▸ Extract to read:

—————

Section 71 of the Constitution offers protection to life and livelihood. At the 1st declaration, the Applicant seeks a declaration that the right to life has been breached by the Respondent blocking him from taking up possession and using or developing the plot.
The applicant has not demonstrated how that was done and it remains a mere allegation.
Section 75 of the Constitution offers protection against compulsory acquisition of ones property. Before one seeks such a remedy he must establish that the property or land belongs to him. The question here is whether a letter of allotment is evidence of ownership of land. The Court of Appeal considered is question of whether an allotment letter confers title in DR. JOSEPH M.K. ARAP NG’OK V JUSTICE MOIJO OLE KEIWA & ANOTHER CA 60/1992 where the court said,
“It is trite that such title to landed property can only come into existence after issuance of a letter of allotment, meeting the conditions stated in such letter and actual issuance thereafter of title document pursuant to provisions in the Act under which the property is held.”
The letter of allotment is dated 8th May 2002. It lists all the payments that the allotee was supposed to make. The last paragraph of the conditions reads as follows:
“If acceptance and payment is not received within 30 days from the date hereof the offer herein contained will be considered to have lapsed without further reference to yourself.”
The applicant has not demonstrated whether he accepted the offer within 30 days or not. I note that the payments were made to the Nairobi City Council on 15th September 2005 about 3 years after the letter of offer. It is a wonder whether the Applicant ever accepted the offer and if so why has not been issued with a title document.
In my considered view the Applicant has not demonstrated that he has title to the suit property. There is no explanation as to why a title has not been issued to the applicant to date. In addition, it is my view that the City Council who allotted the property should have been a party to these proceedings so that they could shed light on whether the Applicant complied with the terms of the offer or not. The Applicant having failed to establish title or ownership to the suit land, S.75 of the constitution cannot offer him protection. That Section reads:
“S. 75 (1) No property of any description shall be compulsorily taken possession of, and no interest in or right over property of any description shall be compulsorily acquired, except where the following conditions are satisfied-
(a) The taking of possession or acquisition is necessary in the interest of defence, public safety, public order, public morality, public health, town and country or the development or utilization of property so as to promote the public benefit; and
(b) the necessity therefore is such as to afford reasonable justification for the causing of hardship that may result to any person having an interest in or right over the property; and
(c) provision is made by a law applicable to that taking of possession or acquisition for the prompt payment of full compensation.

—————

▸ Exercise instructions:
a) In the court ruling, on what date were the payments made to the Nairobi City Council?
b) From the court ruling, copy the words between "The applicant has not demonstrated whether" and "a title document.", inclusive.

—————

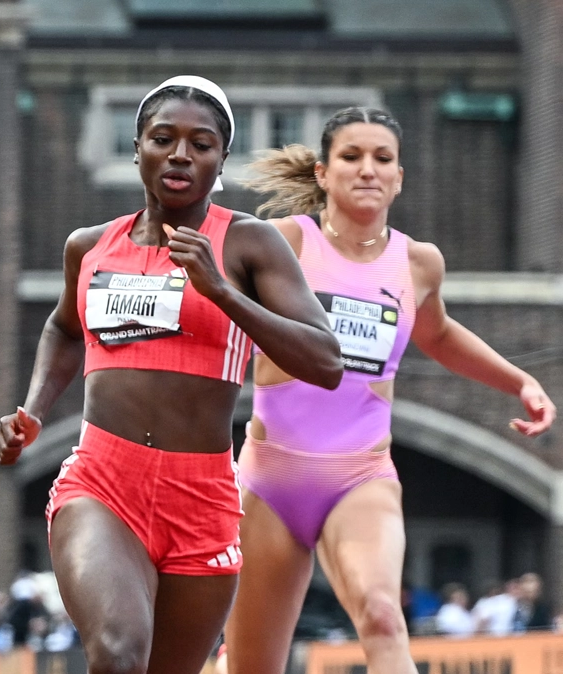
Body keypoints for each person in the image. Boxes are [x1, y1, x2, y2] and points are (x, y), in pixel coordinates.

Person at [0, 76, 343, 674]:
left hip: (201, 496)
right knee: (119, 653)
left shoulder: (247, 244)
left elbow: (326, 362)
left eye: (200, 144)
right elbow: (62, 327)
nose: (181, 154)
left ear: (220, 160)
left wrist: (222, 292)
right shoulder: (89, 246)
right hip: (102, 484)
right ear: (137, 148)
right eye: (163, 138)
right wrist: (33, 409)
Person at [224, 107, 556, 674]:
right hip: (268, 478)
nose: (368, 169)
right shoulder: (282, 245)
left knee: (382, 614)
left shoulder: (419, 263)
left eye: (383, 159)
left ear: (400, 177)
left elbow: (440, 335)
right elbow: (215, 317)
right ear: (323, 174)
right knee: (252, 664)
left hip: (360, 475)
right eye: (351, 157)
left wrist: (519, 380)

—————

▸ Results in order:
a) 15th September 2005

b)
The applicant has not demonstrated whether he accepted the offer within 30 days or not. I note that the payments were made to the Nairobi City Council on 15th September 2005 about 3 years after the letter of offer. It is a wonder whether the Applicant ever accepted the offer and if so why has not been issued with a title document.